A judicial source said the former Islamist president had fainted during a break in the court session.

The court officials “had just finished the session for the espionage case and they informed the judge that he had fainted and needed to be transported to a hospital where he later died,” he told AFP.

Turkish President Recep Tayyip Erdogan, a strong ally of the Islamist president during his brief tenure as Egypt’s leader, paid tribute to Morsi and called him a “martyr”.

– Qatar emir’s ‘deep sorrow’ –

Qatar’s ruler Sheikh Tamim bin Hamad Al-Thani, another strong backer of Morsi, took to Twitter to say “we received with deep sorrow the news of the sudden death of former President Dr. Mohammed Morsi”.

Morsi spent just one turbulent year in office after the 2011 uprising. He was toppled in a military overthrow after millions took to the streets demanding his resignation.

The Islamist leader has been in prison since his ouster on trial for several cases including for spying for Iran, Qatar and militant groups such as Hamas in the Gaza Strip.
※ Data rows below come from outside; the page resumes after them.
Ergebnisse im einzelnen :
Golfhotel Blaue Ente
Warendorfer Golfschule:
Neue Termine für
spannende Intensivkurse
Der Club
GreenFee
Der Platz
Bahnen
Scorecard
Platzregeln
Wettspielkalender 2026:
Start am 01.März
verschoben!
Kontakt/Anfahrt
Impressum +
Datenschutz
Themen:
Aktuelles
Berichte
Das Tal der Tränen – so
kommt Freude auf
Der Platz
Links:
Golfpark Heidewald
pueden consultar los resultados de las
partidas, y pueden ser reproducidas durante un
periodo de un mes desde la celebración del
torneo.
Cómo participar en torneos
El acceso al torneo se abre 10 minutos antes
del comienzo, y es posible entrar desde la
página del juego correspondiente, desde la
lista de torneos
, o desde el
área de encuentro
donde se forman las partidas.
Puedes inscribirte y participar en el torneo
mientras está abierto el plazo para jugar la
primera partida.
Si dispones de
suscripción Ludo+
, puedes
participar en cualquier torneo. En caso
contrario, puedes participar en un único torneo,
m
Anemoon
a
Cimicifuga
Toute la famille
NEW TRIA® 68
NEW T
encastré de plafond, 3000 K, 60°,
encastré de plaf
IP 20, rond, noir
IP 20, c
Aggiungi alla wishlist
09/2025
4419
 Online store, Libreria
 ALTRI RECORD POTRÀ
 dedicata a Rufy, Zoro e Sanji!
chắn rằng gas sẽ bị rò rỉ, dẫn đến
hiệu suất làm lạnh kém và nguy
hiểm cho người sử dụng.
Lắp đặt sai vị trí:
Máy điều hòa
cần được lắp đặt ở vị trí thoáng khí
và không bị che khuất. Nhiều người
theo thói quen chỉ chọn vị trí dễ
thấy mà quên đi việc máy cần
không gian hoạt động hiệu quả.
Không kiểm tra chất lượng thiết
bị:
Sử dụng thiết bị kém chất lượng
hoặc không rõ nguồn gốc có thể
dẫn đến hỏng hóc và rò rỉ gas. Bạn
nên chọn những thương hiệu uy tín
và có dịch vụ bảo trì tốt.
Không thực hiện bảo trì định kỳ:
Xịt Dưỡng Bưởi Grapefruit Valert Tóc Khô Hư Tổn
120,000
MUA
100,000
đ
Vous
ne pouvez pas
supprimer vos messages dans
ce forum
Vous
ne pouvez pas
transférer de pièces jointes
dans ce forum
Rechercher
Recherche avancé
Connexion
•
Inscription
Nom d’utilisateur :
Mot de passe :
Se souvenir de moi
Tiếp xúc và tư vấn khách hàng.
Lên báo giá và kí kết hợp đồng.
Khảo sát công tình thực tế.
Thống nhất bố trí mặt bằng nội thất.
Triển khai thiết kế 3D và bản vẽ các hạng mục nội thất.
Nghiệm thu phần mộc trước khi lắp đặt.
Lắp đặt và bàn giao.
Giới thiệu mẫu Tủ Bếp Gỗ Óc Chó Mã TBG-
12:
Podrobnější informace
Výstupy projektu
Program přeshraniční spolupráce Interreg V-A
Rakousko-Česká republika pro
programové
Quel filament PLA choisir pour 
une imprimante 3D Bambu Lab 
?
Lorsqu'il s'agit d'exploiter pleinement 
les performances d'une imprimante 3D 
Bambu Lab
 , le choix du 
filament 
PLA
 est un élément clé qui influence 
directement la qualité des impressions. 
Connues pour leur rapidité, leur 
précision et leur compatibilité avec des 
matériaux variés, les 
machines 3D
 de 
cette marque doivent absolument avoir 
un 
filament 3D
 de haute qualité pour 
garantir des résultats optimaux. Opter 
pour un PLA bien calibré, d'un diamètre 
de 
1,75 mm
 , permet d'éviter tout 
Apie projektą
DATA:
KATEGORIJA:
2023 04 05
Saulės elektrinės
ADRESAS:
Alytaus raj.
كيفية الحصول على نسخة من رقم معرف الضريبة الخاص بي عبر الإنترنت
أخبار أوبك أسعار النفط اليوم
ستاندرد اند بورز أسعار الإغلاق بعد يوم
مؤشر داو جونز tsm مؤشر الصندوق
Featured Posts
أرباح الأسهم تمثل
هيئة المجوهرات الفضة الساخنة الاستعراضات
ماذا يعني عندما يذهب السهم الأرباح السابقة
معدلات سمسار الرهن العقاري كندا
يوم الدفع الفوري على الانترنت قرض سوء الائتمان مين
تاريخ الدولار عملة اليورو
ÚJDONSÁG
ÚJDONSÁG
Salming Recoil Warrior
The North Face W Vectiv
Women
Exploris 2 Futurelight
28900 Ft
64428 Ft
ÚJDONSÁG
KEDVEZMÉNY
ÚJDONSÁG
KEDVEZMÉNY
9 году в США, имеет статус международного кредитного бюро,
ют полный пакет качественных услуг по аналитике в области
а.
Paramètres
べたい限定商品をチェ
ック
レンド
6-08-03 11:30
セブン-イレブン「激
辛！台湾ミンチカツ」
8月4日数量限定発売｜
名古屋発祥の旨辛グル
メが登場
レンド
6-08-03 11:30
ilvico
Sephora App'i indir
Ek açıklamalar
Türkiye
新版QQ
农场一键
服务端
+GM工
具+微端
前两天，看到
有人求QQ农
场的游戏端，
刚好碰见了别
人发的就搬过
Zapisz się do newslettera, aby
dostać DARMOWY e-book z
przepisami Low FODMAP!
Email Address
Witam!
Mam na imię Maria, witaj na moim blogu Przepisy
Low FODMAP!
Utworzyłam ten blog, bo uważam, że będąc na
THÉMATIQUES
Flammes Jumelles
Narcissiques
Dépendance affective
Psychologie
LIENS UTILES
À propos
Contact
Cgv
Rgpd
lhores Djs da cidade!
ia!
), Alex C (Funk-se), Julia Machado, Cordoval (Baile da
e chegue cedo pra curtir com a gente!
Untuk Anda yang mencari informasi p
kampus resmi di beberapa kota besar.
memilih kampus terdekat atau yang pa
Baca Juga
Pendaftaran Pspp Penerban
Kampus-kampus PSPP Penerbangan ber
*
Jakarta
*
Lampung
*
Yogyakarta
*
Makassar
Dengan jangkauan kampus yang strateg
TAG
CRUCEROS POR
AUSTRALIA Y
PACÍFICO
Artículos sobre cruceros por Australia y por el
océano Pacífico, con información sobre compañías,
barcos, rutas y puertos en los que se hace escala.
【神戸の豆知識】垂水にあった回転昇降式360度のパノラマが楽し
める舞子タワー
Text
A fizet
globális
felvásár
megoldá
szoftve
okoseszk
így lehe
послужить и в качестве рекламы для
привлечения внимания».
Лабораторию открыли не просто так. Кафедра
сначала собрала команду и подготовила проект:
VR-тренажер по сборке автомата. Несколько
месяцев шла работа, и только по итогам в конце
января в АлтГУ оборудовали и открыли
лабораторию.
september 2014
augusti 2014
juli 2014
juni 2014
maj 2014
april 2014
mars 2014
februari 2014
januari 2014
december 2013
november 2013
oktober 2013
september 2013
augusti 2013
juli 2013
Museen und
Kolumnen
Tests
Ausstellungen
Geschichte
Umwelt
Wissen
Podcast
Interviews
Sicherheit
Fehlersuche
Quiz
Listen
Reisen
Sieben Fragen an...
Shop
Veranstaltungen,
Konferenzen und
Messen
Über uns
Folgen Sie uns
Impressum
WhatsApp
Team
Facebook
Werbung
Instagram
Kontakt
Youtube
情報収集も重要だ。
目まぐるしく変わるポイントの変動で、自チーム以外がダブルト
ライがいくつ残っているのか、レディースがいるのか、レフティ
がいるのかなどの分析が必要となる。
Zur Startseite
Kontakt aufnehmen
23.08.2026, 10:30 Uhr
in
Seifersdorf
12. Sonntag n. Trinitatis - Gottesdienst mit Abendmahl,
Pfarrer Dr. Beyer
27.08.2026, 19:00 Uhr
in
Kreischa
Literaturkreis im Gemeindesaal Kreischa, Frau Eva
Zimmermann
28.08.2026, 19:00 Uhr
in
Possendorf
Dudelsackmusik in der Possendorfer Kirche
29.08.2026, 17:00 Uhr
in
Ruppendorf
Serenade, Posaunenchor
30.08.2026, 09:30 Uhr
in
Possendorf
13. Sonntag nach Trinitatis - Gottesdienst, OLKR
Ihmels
He was also accused of plotting terror acts.

He was sentenced to death in May 2015 for his role in jailbreaks during the uprising that ousted his predecessor, long time autocrat Hosni Mubarak.

Since his overthrow on July 3, 2013, his former defence minister now President Abdel Fattah al-Sisi has waged an ongoing crackdown targeting his supporters from the Muslim Brotherhood with thousands jailed and hundreds facing death sentences.

Sarah Leah Whitson, Human Rights Watch Middle East director, tweeted “This is terrible but ENTIRELY predictable, given government failure to allow him adequate medical care”.

Other Brotherhood leaders have also died in custody.

The years following Morsi’s overthrow have seen a surge in bombings and shootings targeting security forces, particularly in the restive northern Sinai Peninsula, a stronghold of the Islamic State group.

Morsi’s turbulent rule was marked by deep divisions in Egyptian society, a crippling economic crisis and often-deadly opposition protests.